COSTA MESA, Calif. -- The latest kicker to walk through the turnstile for the Los Angeles Chargers is Nick Rose, whom the team claimed off waivers after he was released by the Washington Redskins over the weekend.
“He has a strong leg and he has some talent,” Chargers coach Anthony Lynn said about Rose. “We’re going to kick him [Thursday] and see how he does in practice under some different situations. But he looked good [Wednesday].”
One of the reasons Lynn and the Chargers made the move to bring in Rose is the team is looking for a long-term answer at the position for stability. And Rose is the latest kicker to get an opportunity to be groomed for that role.

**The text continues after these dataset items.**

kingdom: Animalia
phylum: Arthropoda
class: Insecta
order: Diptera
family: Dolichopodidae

“Definitely the best-case scenario would be staying here a long time,” Rose said. “That would be great.”
Rose replaces Travis Coons, who was waived after just three games.
However, the Chargers waived Koo and signed veteran Nick Novak for a little more stability in Week 5. Novak, however, eventually was sidelined by a back injury and the Chargers signed Travis Coons in Week 13.

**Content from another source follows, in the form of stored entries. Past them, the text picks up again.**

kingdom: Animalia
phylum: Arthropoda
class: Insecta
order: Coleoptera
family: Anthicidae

Rose played in eight games for Washington as the team’s regular kicker while Dustin Hopkins rehabbed from a hip issue. Once Hopkins was healthy, the Redskins decided to put him back in the lineup, making Rose expendable.
A product of the University of Texas, Rose entered the NFL as an undrafted rookie free agent signed by the Atlanta Falcons in May 2016, but he was released during training camp.
Rose then signed a futures deal with the San Francisco 49ers in January 2017, but again was released during final roster cuts in September.
Rose signed with Washington in Week 7 and played in eight games for the Redskins. He made 10 of 11 field goals, including a long of 55 yards. Rose also has a strong leg, with 24 of his 38 kickoffs (63.2 percent) finishing in touchbacks, No. 17 in the NFL.
“I’m just trying to be a well-rounded guy,” Rose said when asked what his strengths were as a kicker. “Everybody has strengths and weaknesses, but I think it comes down to how well you can do on your bad days, and that you can still do everything pretty well.”